The form option can be set either to "permgroup" (the default) or to "fpgroup", which controls the type of groups returned by the AllSmallGroups command. If 'form' = "permgroup" is used, then the groups returned are permutation groups, while finitely presented groups are returned if 'form' = "fpgroup" is passed,

The output option can be set either to "list" (the default) or to "iterator". If 'form' = "list" is passed, then a list of the groups specified by the parameter r is returned. If 'form' = "iterator" is passed, then an iterator object is returned which you can use to iterate over the selected groups one at a time. This is useful if the number of groups selected is large, since each group is constructed only as needed instead of creating a large list of all the groups at once.

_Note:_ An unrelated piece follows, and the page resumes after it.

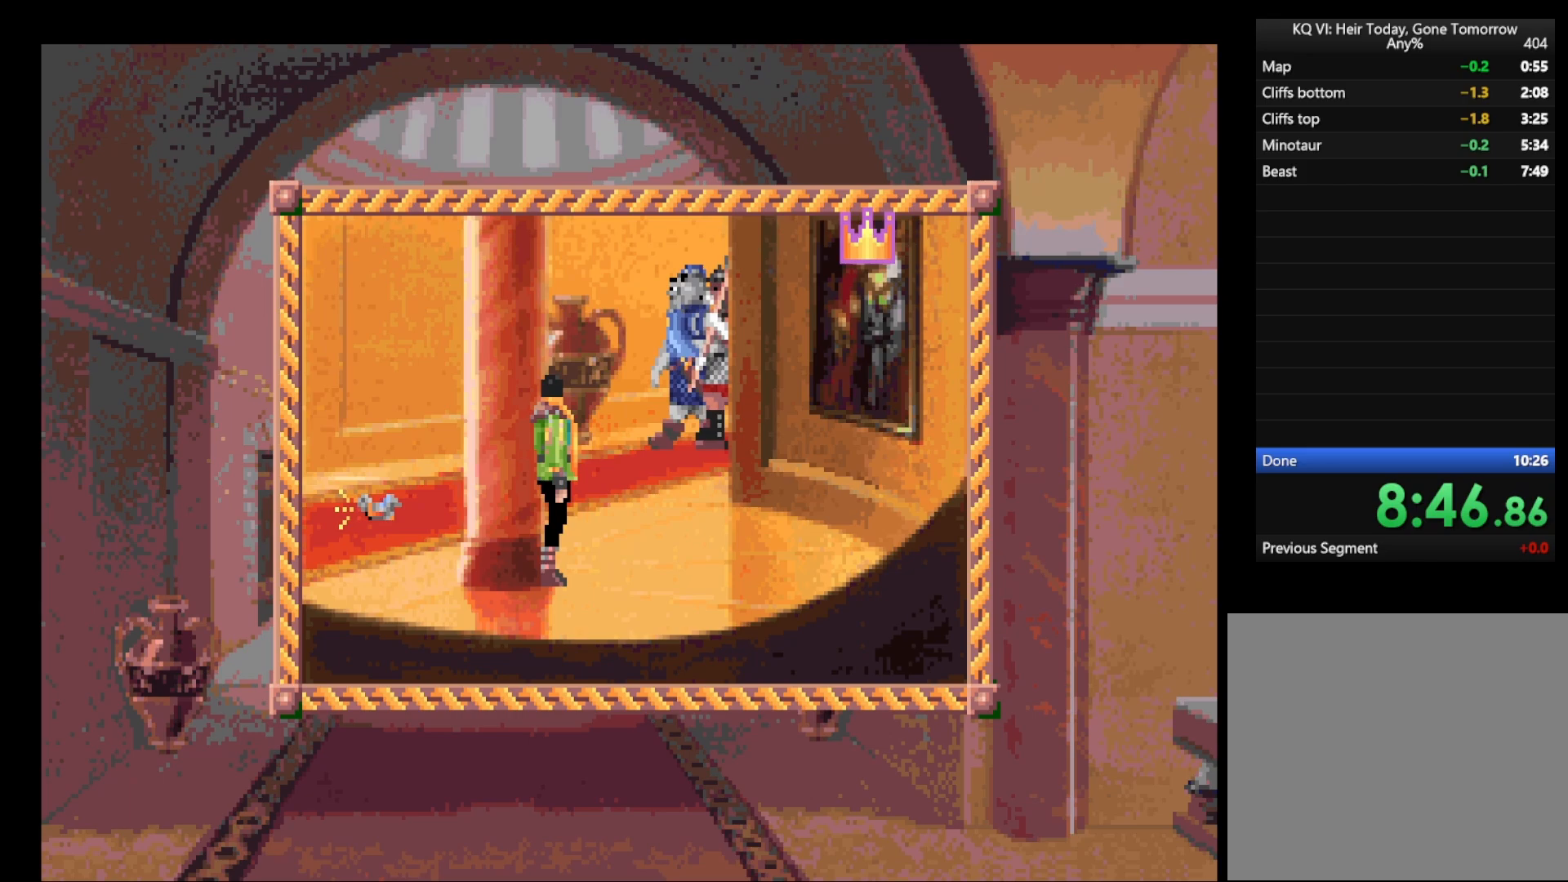
{"keys": ["return"], "mouse": ["right"], "events": [[100, "mouse_right", "down"], [183, "mouse_right", "up"], [283, "mouse_right", "down"], [333, "mouse_right", "up"], [417, "mouse_right", "down"]]}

The small groups library contains all groups of small orders up to $511$. The groups are sorted by their orders and they are listed up to isomorphism; that is, for each of the available orders a complete and irredundant list of isomorphism type representatives of groups is given. These groups are available as permutation groups and as groups defined by generators and relations.

In its simplest form, the command AllSmallGroups( r ) returns a list of all the small groups in the small groups library of order r, where r is a positive integer less than $512$.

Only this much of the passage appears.